I think some people have high expectations of dogs, higher than they can live up to.


----------



## PeanutsMom (Oct 14, 2007)

Oh my , he sounds just like my baby! Oh how I wish he was closer to Indiana.They would have so much fun killing teddy bears together.He is absolutely precious.


----------



## davebeech (Feb 11, 2006)

what a shame, he looks right at home on that couch


----------



## Bailey & Bentley (Feb 25, 2007)

Awww, what a gorgeous boy. I hate when they are bounced from home to home. I feel bad. I hope someone can take him in. I would if I could.


----------



## GoldenJoyx'stwo (Feb 25, 2007)

I'm so sorry...he's so handsome and I love his name.


----------



## mylissyk (Feb 25, 2007)

That's really too bad, they obviously do love him. Why did he have to come back?


----------



## robinsegg26 (Nov 14, 2006)

They had another dog in the family that has turned out to be very very dog aggresive.. and working with the vet and trainers it was recommended for his safety that he come back to rescue to find another home... they were afraid that Abbie might kill him one of these days and the family loves Sully dearly...


----------



## mylissyk (Feb 25, 2007)

That is so sad. It makes you wish you could talk to Abbey and figure out why! Is Abbey the red Golden on the couch with Sully?


----------



## Lego&Jacub (Jul 18, 2006)

Oh that's so sad that his home didn't work out!

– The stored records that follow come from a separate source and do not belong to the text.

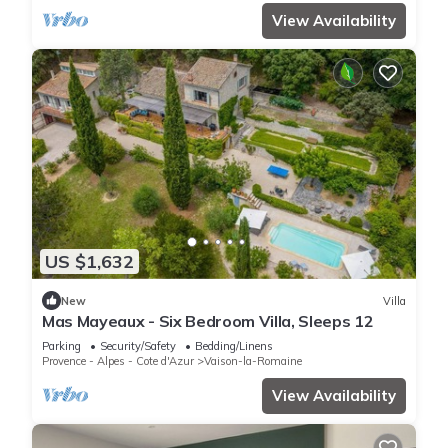
View Availability
US $1,632
New
Villa
Mas Mayeaux - Six Bedroom Villa, Sleeps 12
Parking
Security/Safety
Bedding/Linens
Provence - Alpes - Cote d'Azur
Vaison-la-Romaine
View Availability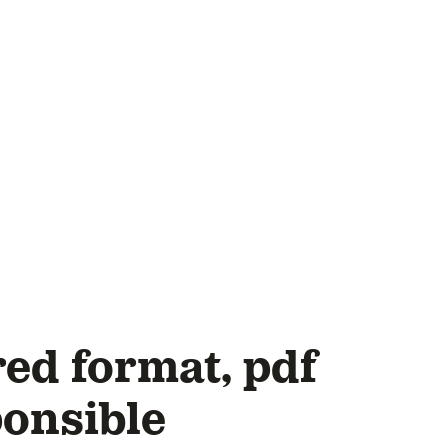
ed format, pdf
ponsible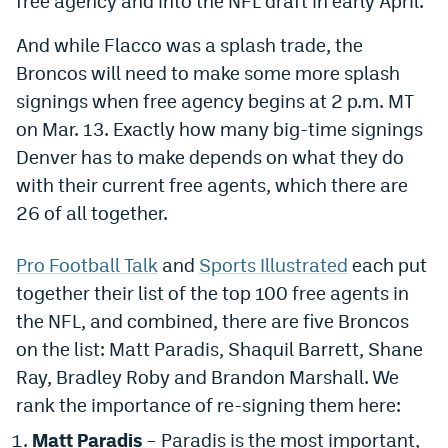
free agency and into the NFL draft in early April.
Dabble Promo Code
And while Flacco was a splash trade, the
Underdog Promo Code
Broncos will need to make some more splash
signings when free agency begins at 2 p.m. MT
Fliff Sign-Up Bonus
on Mar. 13. Exactly how many big-time signings
Chalkboard Promo Code
Denver has to make depends on what they do
with their current free agents, which there are
Boom Sports Promo Code
26 of all together.
Betr Promo Code
Pro Football Talk
and
Sports Illustrated
each put
Splash Sports Promo Code
together their list of the top 100 free agents in
Prediction Markets
the NFL, and combined, there are five Broncos
on the list: Matt Paradis, Shaquil Barrett, Shane
Polymarket Promo Code
Ray, Bradley Roby and Brandon Marshall. We
Kalshi Promo Code
rank the importance of re-signing them here:
Novig Review
Matt Paradis
– Paradis is the most important,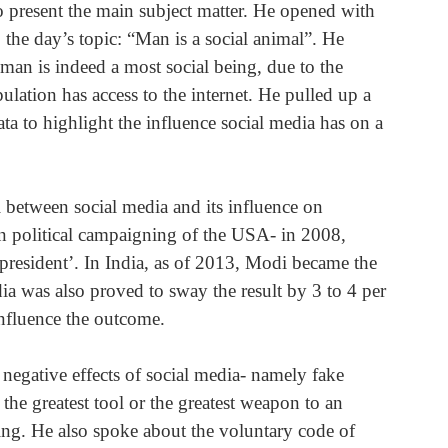
 present the main subject matter. He opened with 
the day’s topic: “Man is a social animal”. He 
man is indeed a most social being, due to the 
ulation has access to the internet. He pulled up a 
ta to highlight the influence social media has on a 
el between social media and its influence on 
 in political campaigning of the USA- in 2008, 
president’. In India, as of 2013, Modi became the 
dia was also proved to sway the result by 3 to 4 per 
influence the outcome.
negative effects of social media- namely fake 
he greatest tool or the greatest weapon to an 
hing. He also spoke about the voluntary code of 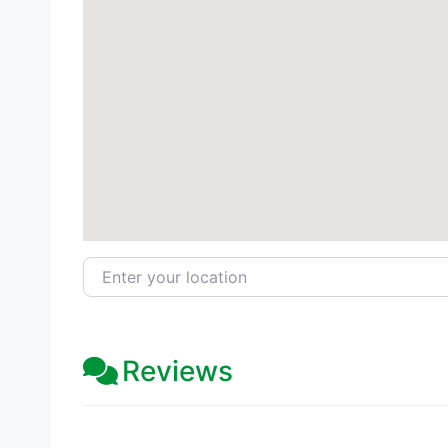
Enter your location
Reviews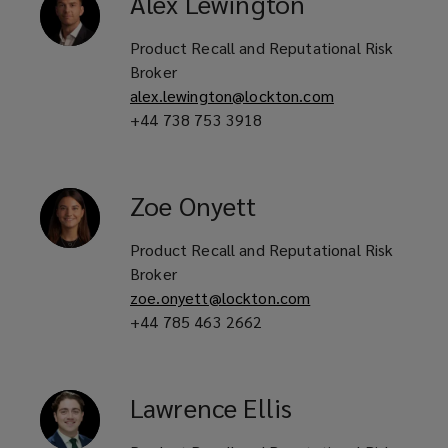
Alex
Lewington
Consumer facing product brands
Product Recall and Reputational Risk
and distributors
Broker
alex.lewington@lockton.com
+44 738 753 3918
Food and beverage manufacturers
and suppliers
Zoe
Onyett
Product Recall and Reputational Risk
Restaurant groups and food service
Broker
operators
zoe.onyett@lockton.com
+44 785 463 2662
Consumer good and medical device
Lawrence
Ellis
manufacturers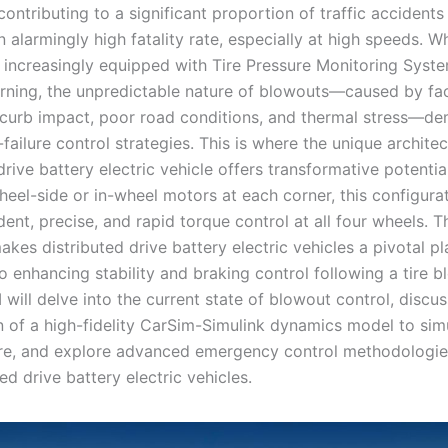
ontributing to a significant proportion of traffic accidents
n alarmingly high fatality rate, especially at high speeds. 
e increasingly equipped with Tire Pressure Monitoring Sys
arning, the unpredictable nature of blowouts—caused by fac
 curb impact, poor road conditions, and thermal stress—d
failure control strategies. This is where the unique architec
drive battery electric vehicle offers transformative potentia
heel-side or in-wheel motors at each corner, this configura
ent, precise, and rapid torque control at all four wheels. T
akes distributed drive battery electric vehicles a pivotal p
o enhancing stability and braking control following a tire b
, I will delve into the current state of blowout control, discu
n of a high-fidelity CarSim-Simulink dynamics model to simu
ilure, and explore advanced emergency control methodologie
ted drive battery electric vehicles.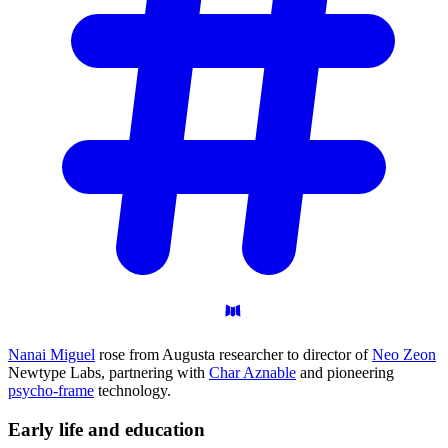
Nanai Miguel
rose from Augusta researcher to director of
Neo Zeon
Newtype Labs, partnering with
Char Aznable
and pioneering
psycho-frame
technology.
Early life and
education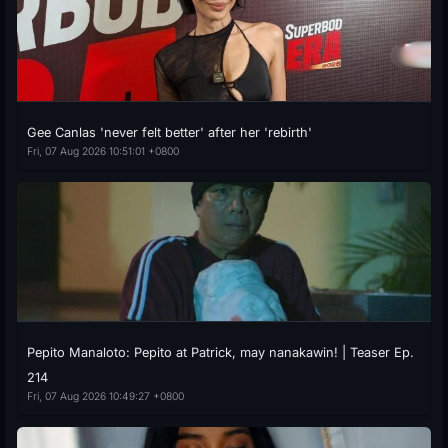
Gee Canlas 'never felt better' after her 'rebirth'
Fri, 07 Aug 2026 10:51:01 +0800
Pepito Manaloto: Pepito at Patrick, may nanakawin! | Teaser Ep.
214
Fri, 07 Aug 2026 10:49:27 +0800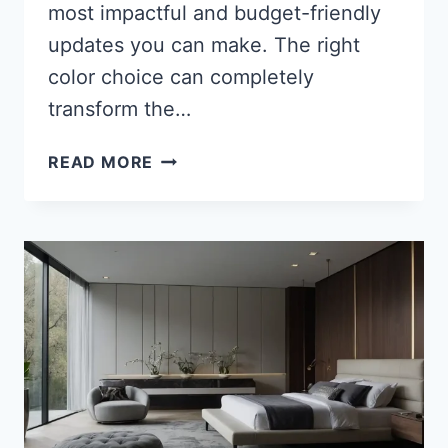
most impactful and budget-friendly
updates you can make. The right
color choice can completely
transform the…
27
READ MORE
STUNNING
BATHROOM
CABINET
COLORS
TO
TRANSFORM
YOUR
SPACE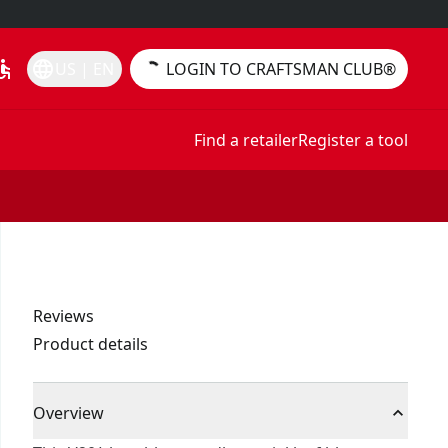
essible
language
US | EN
LOGIN TO CRAFTSMAN CLUB®
Find a retailer
Register a tool
Reviews
Product details
Overview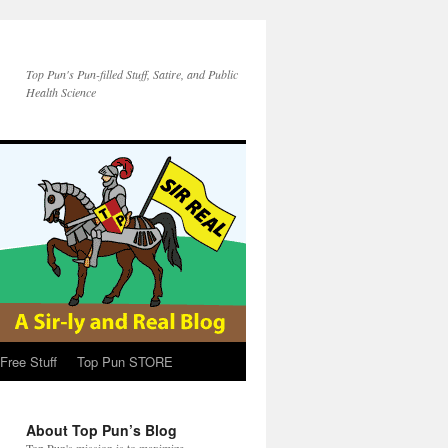
Top Pun's Pun-filled Stuff, Satire, and Public
Health Science
Free Stuff
Top Pun STORE
About Top Pun’s Blog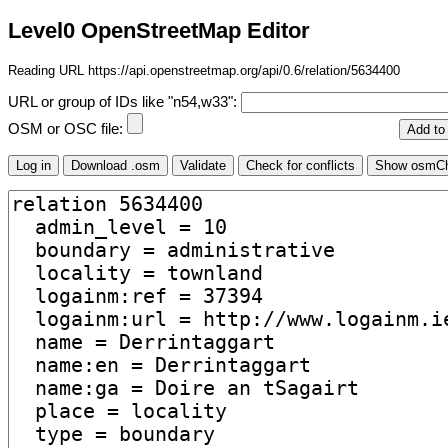
Level0 OpenStreetMap Editor
Reading URL https://api.openstreetmap.org/api/0.6/relation/5634400
URL or group of IDs like "n54,w33":
OSM or OSC file: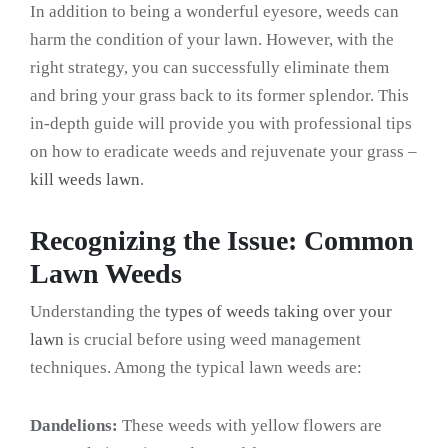
In addition to being a wonderful eyesore, weeds can
harm the condition of your lawn. However, with the
right strategy, you can successfully eliminate them
and bring your grass back to its former splendor. This
in-depth guide will provide you with professional tips
on how to eradicate weeds and rejuvenate your grass –
kill weeds lawn
.
Recognizing the Issue: Common
Lawn Weeds
Understanding the
types of weeds taking over your
lawn
is crucial before using weed management
techniques. Among the typical lawn weeds are:
Dandelions:
These weeds with yellow flowers are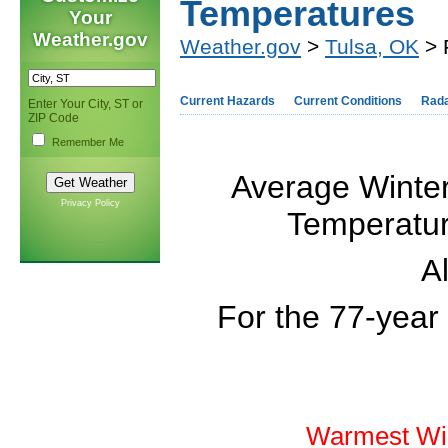
Temperatures
Your
Weather.gov
Weather.gov
>
Tulsa, OK
> 
Current Hazards
Current Conditions
Rad
Enter Your City, ST or
ZIP Code
Remember Me
Average Winter
Privacy Policy
Temperature
Al
For the 77-year
Warmest Win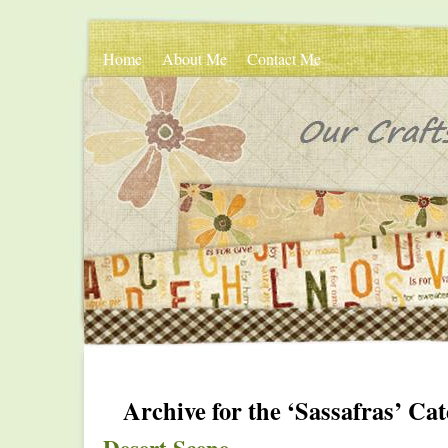
Home
About Me
Contact Me
Archive for the ‘Sassafras’ Ca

He really truely does look gorgeous and loving!!!

Peanutmom... transports have been arranged before!!


----------



## robinsegg26 (Nov 14, 2006)

mylissyk said:


> That is so sad. It makes you wish you could talk to Abbey and figure out why! Is Abbey the red Golden on the couch with Sully?



Yep.. she loves him one min and out of the blue she can turn around and start a fight... she also attached the grandmothers dog twice now and hurt it.... 

She is also from Midlands and wasnt like that when she was younger... they love both dogs


----------



## GoldenJoyx'stwo (Feb 25, 2007)

Have they had Abby Vet checked?


----------



## robinsegg26 (Nov 14, 2006)

oh yeah they have checked thyroid and everything imaginable... they even talked to trainers and behaviorist before they made the hard descision to give him back...

and it was very hard but they knew he would have a better chance at getting adopted than Abbie.. and she loves people just cant stand other dogs..


----------



## GoldenJoyx'stwo (Feb 25, 2007)

robinsegg26 said:


> oh yeah they have checked thyroid and everything imaginable... they even talked to trainers and behaviorist before they made the hard descision to give him back...
> 
> and it was very hard but they knew he would have a better chance at getting adopted than Abbie.. and she loves people just cant stand other dogs..


It does happen sometimes.


----------



## Karen519 (Aug 21, 2006)

*Sully*

God, Sully is gorgeous and sounds like a sweetheart.
Both of my dogs, My GOlden Ret. and My Samoyed, tear stuffed toys!!
*
I'm no Vet, but could Abbey be losing her sight? Maybe that's the reason-she's fearful.*


----------